I expect I may have lost a few of you already; those who know the widows and orphans I’m talking about, and those who couldn’t give a damn. For anyone who may not have come across these words in the typographical sense before, and would like to know, let me explain.
A widow is the short last line of most paragraphs, especially one less than half the full measure. Particularly unpleasant is a widow consisting of only a single word.
In a block of display type, I advise eliminating an unwanted widow by adjusting the size of type or resetting in a different typeface. If this doesn’t work, adjust the paragraph by cutting or adding a word or two to the text.
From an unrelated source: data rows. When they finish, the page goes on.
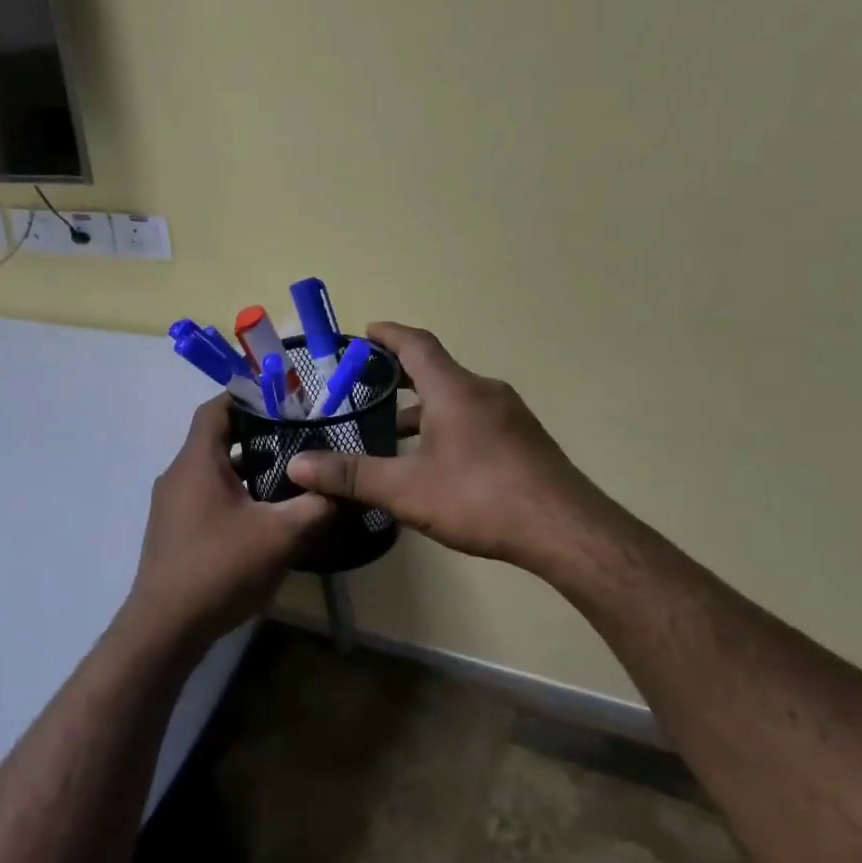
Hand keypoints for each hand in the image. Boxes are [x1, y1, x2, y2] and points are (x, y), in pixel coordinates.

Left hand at [123, 397, 332, 654]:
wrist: (166, 626)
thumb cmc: (221, 568)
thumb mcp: (281, 535)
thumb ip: (318, 507)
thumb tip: (349, 490)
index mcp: (197, 462)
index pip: (217, 408)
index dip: (249, 397)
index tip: (286, 400)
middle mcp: (178, 475)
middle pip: (216, 438)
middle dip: (257, 434)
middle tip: (299, 436)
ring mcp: (172, 504)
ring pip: (212, 470)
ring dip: (247, 468)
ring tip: (290, 473)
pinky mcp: (174, 530)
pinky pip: (206, 495)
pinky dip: (234, 492)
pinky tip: (264, 514)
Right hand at [286, 322, 621, 578]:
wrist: (564, 529)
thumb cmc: (479, 498)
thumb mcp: (406, 489)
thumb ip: (351, 475)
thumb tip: (297, 466)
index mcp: (454, 390)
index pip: (416, 345)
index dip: (388, 336)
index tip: (365, 333)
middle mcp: (484, 392)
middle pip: (436, 370)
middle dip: (399, 375)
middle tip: (365, 386)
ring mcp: (510, 416)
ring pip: (457, 398)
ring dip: (423, 407)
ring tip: (392, 432)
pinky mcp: (524, 441)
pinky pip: (475, 418)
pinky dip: (447, 425)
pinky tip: (435, 461)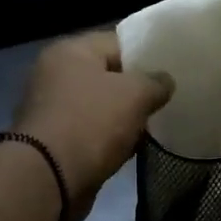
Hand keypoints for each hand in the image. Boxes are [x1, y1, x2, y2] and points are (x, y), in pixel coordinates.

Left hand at [13, 30, 173, 220]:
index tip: (172, 70)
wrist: (48, 178)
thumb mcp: (134, 95)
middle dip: (136, 90)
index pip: (117, 42)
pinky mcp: (54, 142)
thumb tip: (164, 82)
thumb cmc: (90, 123)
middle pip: (107, 76)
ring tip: (153, 127)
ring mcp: (52, 110)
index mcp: (70, 51)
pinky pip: (90, 134)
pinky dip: (109, 140)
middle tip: (166, 101)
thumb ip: (155, 82)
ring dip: (123, 119)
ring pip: (99, 108)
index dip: (147, 54)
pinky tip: (131, 150)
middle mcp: (55, 75)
When typesetting a book I’m not so pedantic, unless it is the last line of a paragraph that carries over to the top of the next page. This widow is nasty and should be got rid of by editing the text. If you really can’t cut anything from the paragraph, go back until you find a word or short sentence you can live without. This will pull the widow back to the bottom of the previous page, and sit at the end of the paragraph where it belongs.
An orphan is a first line separated from the rest of the paragraph by occurring at the foot of a page. Most templates avoid this happening by automatically replacing it with a line space, but watch out for it anyway. Unless you want to be accused of being ultra fussy by re-writing a previous paragraph on that page, just add a line space. The type will not come to the bottom of the page, but will look better than an orphan.
You have hopefully spent a lot of time, and probably a great deal of money, editing and perfecting your work. It is also important to ‘proof the finished galleys’. Take a little extra care and check the look of the printed words sitting on the page.